DEUXIEME MOYEN DE CASSATION :
Le moyen fait grief à l'arrêt attaqué d'AVOIR débouté Mme Y... de ses demandes tendant au paiement de rappels de salaire sur commissions et d'un rappel consécutif d'indemnité de licenciement,
AUX MOTIFS QUE Mme Y... sollicite le solde de commissions qui lui seraient dues au titre du préavis, soit 7 119,33 euros et non 5 030,37 euros comme indiqué par erreur par le conseil de prud'hommes (13 500 – 6 380,67 = 7 119,33), mais également de commissions qui ne lui auraient pas été versées pour les exercices 2010 et 2011, soit la somme de 18 941,66 euros, outre 300 euros pour la vente d'un bien immobilier, sommes sur lesquelles doivent s'ajouter 10 % au titre des congés payés ; qu'elle indique qu'elle a élaboré ses calculs à partir de ses brouillons personnels mais qu'il lui manque une grande partie des facturations sur travaux décidés en AG et des documents comptables que GIMCO refuse de lui communiquer ; qu'elle a dès lors "extrapolé les chiffres" ; que l'employeur rétorque que Mme Y... ne justifie pas de ses demandes à ce titre et qu'elle a été rémunérée de ses commissions par le versement de la somme de 6 380,67 euros dans le cadre de son reçu de solde de tout compte ; que la cour constate que Mme Y..., dont les écritures sont à cet égard extrêmement confuses et fragmentaires, ne justifie pas les sommes qu'elle sollicite au titre de ses commissions pour les exercices 2010 et 2011 et pas davantage au titre du préavis qu'elle n'a pas effectué ; qu'il résulte en revanche du mail de M. D... du 18 novembre 2010 qu'ayant été apporteuse d'affaire sur une vente, elle doit bénéficier d'une prime ; qu'il y a lieu, en conséquence de faire droit à la demande de 300 euros qu'elle sollicite à ce titre, l'employeur ne soutenant pas lui avoir réglé cette somme, et de la débouter pour le surplus de sa demande,
et AUX MOTIFS QUE Mme Y... soutient que son indemnité de licenciement doit être complétée pour tenir compte des commissions auxquelles elle prétend ; que l'employeur conclut au débouté de cette demande ; que la cour n'ayant pas fait droit au rappel de commissions sollicité par Mme Y..., il n'y a pas lieu de réajuster le montant de l'indemnité de licenciement ; que Mme Y... sera en conséquence déboutée de cette demande,
ALORS QUE lorsque le calcul de la rémunération dépend d'éléments détenus par l'employeur, celui-ci est tenu de les produire en vue d'une discussion contradictoire ; que la détermination de la rémunération due à Mme Y..., dépendait d'honoraires et de variations d'honoraires et que seul l'employeur détenait les éléments établissant ces honoraires et variations d'honoraires ; qu'en reprochant à Mme Y... de ne pas justifier les sommes sollicitées au titre des commissions quand il appartenait à l'employeur de produire les éléments propres à déterminer si des sommes étaient dues au titre des commissions, la cour d'appel a violé l'article 1315 du code civil.

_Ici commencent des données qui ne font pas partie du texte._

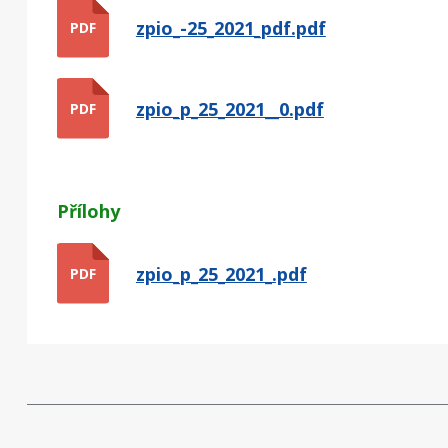
zpio_-25_2021_pdf.pdf
PDF
zpio_p_25_2021__0.pdf
PDF
Přílohy
zpio_p_25_2021_.pdf
PDF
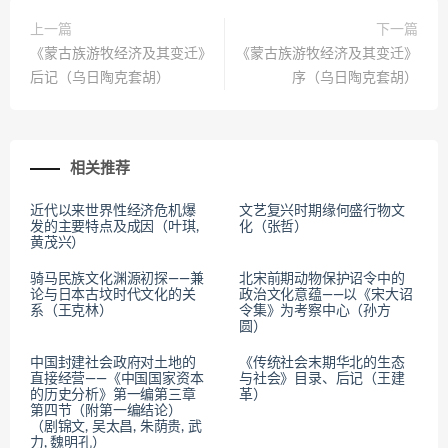
上一篇
下一篇
《蒙古族游牧经济及其变迁》
《蒙古族游牧经济及其变迁》
后记（乌日陶克套胡）
序（乌日陶克套胡）
相关推荐
近代以来世界性经济危机爆
文艺复兴时期缘何盛行物文
发的主要特点及成因（叶琪,
化（张哲）
黄茂兴）
骑马民族文化渊源初探——兼
北宋前期动物保护诏令中的
论与日本古坟时代文化的关
政治文化意蕴——以《宋大诏
系（王克林）
令集》为考察中心（孙方
圆）
中国封建社会政府对土地的
《传统社会末期华北的生态
直接经营——《中国国家资本
与社会》目录、后记（王建
的历史分析》第一编第三章
革）
第四节（附第一编结论）
（剧锦文, 吴太昌, 朱荫贵, 武
力, 魏明孔）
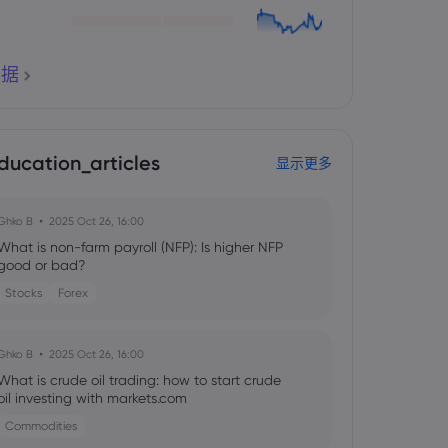
票据
ducation_articles
显示更多
Ghko B
2025 Oct 26, 16:00
What is non-farm payroll (NFP): Is higher NFP
good or bad?
Stocks
Forex
Ghko B
2025 Oct 26, 16:00
What is crude oil trading: how to start crude
oil investing with markets.com
Commodities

TROISIEME MOYEN DE CASSATION :
Le moyen fait grief à l'arrêt attaqué d'AVOIR débouté Mme Y... de sa demande tendant au paiement d'un rappel de salaires sur congés payés,
AUX MOTIFS QUE Mme Y... soutient que l'employeur a reconnu que ses congés payés devaient être calculés sur ses salaires mais aussi ses commissions selon la règle du 1/10ème mais qu'il ne lui a réglé à ce titre que le solde de 1 119,79 euros sans prendre en compte l'exercice suivant ; qu'elle chiffre à ce titre son préjudice à la somme totale de 1419,77 euros à laquelle elle rajoute 10 % de congés payés, soit 1 561,75 euros dont elle déduit la somme de 1119,79 euros déjà versée ; que l'employeur rétorque que cette demande doit être écartée aux motifs que les calculs de Mme Y... ne sont pas compréhensibles, qu'elle a basé ceux-ci sur la méthode du 10eme et non sur la méthode du maintien de salaire en intégrant les sommes déjà versées à titre de congés ; que s'il ne peut être contesté que la règle du l/10ème doit s'appliquer en la matière, les congés payés devant être calculés sur le salaire de base assorti des commissions, force est de constater en revanche que Mme Y... ne saurait rajouter 10 % de congés payés au reliquat qu'elle sollicite à ce titre, ce qui aurait nécessairement pour effet de lui payer deux fois ses congés payés ; qu'il s'ensuit que l'employeur lui est redevable de la seule somme de 299,98 euros ; que le jugement sera réformé en ce sens.
ALORS QUE pour la détermination de la rémunération brute totale constituant l'assiette de calcul des congés payés, il est tenu compte de l'indemnité de congé de l'année précédente ; que Mme Y... reprochait à son employeur de n'avoir pas pris en compte dans le calcul des congés payés dus au titre des exercices suivants d'un rappel de congés payés alloués dans le cadre d'une régularisation au titre d'un exercice antérieur et poursuivait le paiement des congés payés correspondant ; qu'en affirmant que « Mme Y... ne saurait rajouter 10 % de congés payés au reliquat qu'elle sollicite à ce titre, ce qui aurait nécessairement pour effet de lui payer deux fois ses congés payés », la cour d'appel a violé l'article L.3141-22 du code du travail dans sa rédaction alors applicable.